WHAT YOU WILL DO —
Rewrite the rows below so that every "bounding box" becomes "enclosing rectangle", with everything else unchanged.

INFORMATION SUPPLIED —
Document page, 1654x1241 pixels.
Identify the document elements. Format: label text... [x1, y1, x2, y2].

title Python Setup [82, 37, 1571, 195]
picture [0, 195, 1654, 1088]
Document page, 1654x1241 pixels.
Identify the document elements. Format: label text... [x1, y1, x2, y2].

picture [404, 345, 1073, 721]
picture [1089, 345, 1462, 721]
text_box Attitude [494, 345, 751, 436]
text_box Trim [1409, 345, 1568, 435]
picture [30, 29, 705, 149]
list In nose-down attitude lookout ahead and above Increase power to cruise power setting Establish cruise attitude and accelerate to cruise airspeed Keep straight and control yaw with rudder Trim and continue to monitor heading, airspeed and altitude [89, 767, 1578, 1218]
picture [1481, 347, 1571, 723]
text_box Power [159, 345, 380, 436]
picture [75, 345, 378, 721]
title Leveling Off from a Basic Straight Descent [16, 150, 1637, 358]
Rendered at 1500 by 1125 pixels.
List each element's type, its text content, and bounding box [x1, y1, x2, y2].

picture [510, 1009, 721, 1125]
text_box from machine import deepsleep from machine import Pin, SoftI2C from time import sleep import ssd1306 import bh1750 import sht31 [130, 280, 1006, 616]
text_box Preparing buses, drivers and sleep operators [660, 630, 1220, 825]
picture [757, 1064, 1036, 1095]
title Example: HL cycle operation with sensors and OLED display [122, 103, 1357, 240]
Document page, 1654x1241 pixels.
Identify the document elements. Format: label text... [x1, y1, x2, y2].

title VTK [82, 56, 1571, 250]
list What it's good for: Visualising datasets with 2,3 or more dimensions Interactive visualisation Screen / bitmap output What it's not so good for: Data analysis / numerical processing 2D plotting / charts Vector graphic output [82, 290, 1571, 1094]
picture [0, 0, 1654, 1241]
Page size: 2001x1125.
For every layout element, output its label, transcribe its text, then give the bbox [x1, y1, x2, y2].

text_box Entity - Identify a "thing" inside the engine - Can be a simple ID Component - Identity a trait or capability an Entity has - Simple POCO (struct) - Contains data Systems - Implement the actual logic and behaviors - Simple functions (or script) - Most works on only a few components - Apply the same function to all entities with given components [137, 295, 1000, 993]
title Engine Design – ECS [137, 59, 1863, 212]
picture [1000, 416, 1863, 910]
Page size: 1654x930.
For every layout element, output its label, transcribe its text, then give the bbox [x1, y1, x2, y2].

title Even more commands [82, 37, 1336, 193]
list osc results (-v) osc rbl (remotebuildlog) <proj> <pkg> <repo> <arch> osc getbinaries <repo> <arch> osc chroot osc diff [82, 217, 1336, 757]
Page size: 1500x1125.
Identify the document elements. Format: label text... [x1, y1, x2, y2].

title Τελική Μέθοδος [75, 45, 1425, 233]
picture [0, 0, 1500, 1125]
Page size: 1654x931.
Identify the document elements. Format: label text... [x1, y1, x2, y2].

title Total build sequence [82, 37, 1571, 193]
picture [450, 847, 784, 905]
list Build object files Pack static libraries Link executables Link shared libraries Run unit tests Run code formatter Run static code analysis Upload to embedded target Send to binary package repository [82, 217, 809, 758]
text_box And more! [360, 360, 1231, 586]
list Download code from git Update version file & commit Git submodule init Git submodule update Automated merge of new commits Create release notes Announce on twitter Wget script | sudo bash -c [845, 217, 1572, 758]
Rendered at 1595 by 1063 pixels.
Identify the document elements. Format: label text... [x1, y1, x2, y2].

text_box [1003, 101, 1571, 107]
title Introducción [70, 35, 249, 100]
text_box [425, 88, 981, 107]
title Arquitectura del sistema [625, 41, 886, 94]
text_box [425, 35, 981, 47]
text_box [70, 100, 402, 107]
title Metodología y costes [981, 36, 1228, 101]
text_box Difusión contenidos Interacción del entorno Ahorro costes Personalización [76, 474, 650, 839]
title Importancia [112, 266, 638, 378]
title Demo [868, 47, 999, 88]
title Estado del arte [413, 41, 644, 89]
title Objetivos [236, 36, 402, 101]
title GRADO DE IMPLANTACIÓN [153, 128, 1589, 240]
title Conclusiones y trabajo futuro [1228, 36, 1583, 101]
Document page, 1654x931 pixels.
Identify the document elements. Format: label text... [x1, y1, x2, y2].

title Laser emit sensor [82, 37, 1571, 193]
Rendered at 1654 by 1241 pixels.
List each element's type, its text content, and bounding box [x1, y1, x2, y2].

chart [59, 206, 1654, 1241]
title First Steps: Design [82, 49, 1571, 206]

RESULT OF THIS TASK —
Document page, 1654x1241 pixels.
Identify the document elements. Format: label text... [x1, y1, x2, y2].

title Python Setup [82, 37, 1571, 195]
picture [0, 195, 1654, 1088]
Document page, 1654x1241 pixels.
Identify the document elements. Format: label text... [x1, y1, x2, y2].

picture [404, 345, 1073, 721]
picture [1089, 345, 1462, 721]
text_box Attitude [494, 345, 751, 436]
text_box Trim [1409, 345, 1568, 435]
picture [30, 29, 705, 149]
list In nose-down attitude lookout ahead and above Increase power to cruise power setting Establish cruise attitude and accelerate to cruise airspeed Keep straight and control yaw with rudder Trim and continue to monitor heading, airspeed and altitude [89, 767, 1578, 1218]
picture [1481, 347, 1571, 723]
text_box Power [159, 345, 380, 436]
picture [75, 345, 378, 721]
title Leveling Off from a Basic Straight Descent [16, 150, 1637, 358]
Rendered at 1500 by 1125 pixels.
List each element's type, its text content, and enclosing rectangle [x1, y1, x2, y2].

picture [510, 1009, 721, 1125]
text_box from machine import deepsleep from machine import Pin, SoftI2C from time import sleep import ssd1306 import bh1750 import sht31 [130, 280, 1006, 616]
text_box Preparing buses, drivers and sleep operators [660, 630, 1220, 825]
picture [757, 1064, 1036, 1095]
title Example: HL cycle operation with sensors and OLED display [122, 103, 1357, 240]
Document page, 1654x1241 pixels.
Identify the document elements. Format: label text... [x1, y1, x2, y2].

title VTK [82, 56, 1571, 250]
list What it's good for: Visualising datasets with 2,3 or more dimensions Interactive visualisation Screen / bitmap output What it's not so good for: Data analysis / numerical processing 2D plotting / charts Vector graphic output [82, 290, 1571, 1094]
picture [0, 0, 1654, 1241]
Page size: 2001x1125.
For every layout element, output its label, transcribe its text, then give the bbox [x1, y1, x2, y2].

text_box Entity - Identify a "thing" inside the engine - Can be a simple ID Component - Identity a trait or capability an Entity has - Simple POCO (struct) - Contains data Systems - Implement the actual logic and behaviors - Simple functions (or script) - Most works on only a few components - Apply the same function to all entities with given components [137, 295, 1000, 993]
title Engine Design – ECS [137, 59, 1863, 212]
picture [1000, 416, 1863, 910]
Page size: 1654x930.
For every layout element, output its label, transcribe its text, then give the bbox [x1, y1, x2, y2].

title Even more commands [82, 37, 1336, 193]
list osc results (-v) osc rbl (remotebuildlog) <proj> <pkg> <repo> <arch> osc getbinaries <repo> <arch> osc chroot osc diff [82, 217, 1336, 757]
Page size: 1500x1125.
Identify the document elements. Format: label text... [x1, y1, x2, y2].

title Τελική Μέθοδος [75, 45, 1425, 233]
picture [0, 0, 1500, 1125]
Page size: 1654x931.
Identify the document elements. Format: label text... [x1, y1, x2, y2].

title Total build sequence [82, 37, 1571, 193]
picture [450, 847, 784, 905]
list Build object files Pack static libraries Link executables Link shared libraries Run unit tests Run code formatter Run static code analysis Upload to embedded target Send to binary package repository [82, 217, 809, 758]
text_box And more! [360, 360, 1231, 586]
list Download code from git Update version file & commit Git submodule init Git submodule update Automated merge of new commits Create release notes Announce on twitter Wget script | sudo bash -c [845, 217, 1572, 758]
Rendered at 1595 by 1063 pixels.
Identify the document elements. Format: label text... [x1, y1, x2, y2].

text_box [1003, 101, 1571, 107]
title Introducción [70, 35, 249, 100]
text_box [425, 88, 981, 107]
title Arquitectura del sistema [625, 41, 886, 94]
text_box [425, 35, 981, 47]
text_box [70, 100, 402, 107]
title Metodología y costes [981, 36, 1228, 101]
text_box Difusión contenidos Interacción del entorno Ahorro costes Personalización [76, 474, 650, 839]
title Importancia [112, 266, 638, 378]
title Demo [868, 47, 999, 88]
title Estado del arte [413, 41, 644, 89]
title Objetivos [236, 36, 402, 101]
title GRADO DE IMPLANTACIÓN [153, 128, 1589, 240]
title Conclusiones y trabajo futuro [1228, 36, 1583, 101]
Document page, 1654x931 pixels.
Identify the document elements. Format: label text... [x1, y1, x2, y2].

title Laser emit sensor [82, 37, 1571, 193]
Rendered at 1654 by 1241 pixels.
List each element's type, its text content, and enclosing rectangle [x1, y1, x2, y2].

chart [59, 206, 1654, 1241]
title First Steps: Design [82, 49, 1571, 206]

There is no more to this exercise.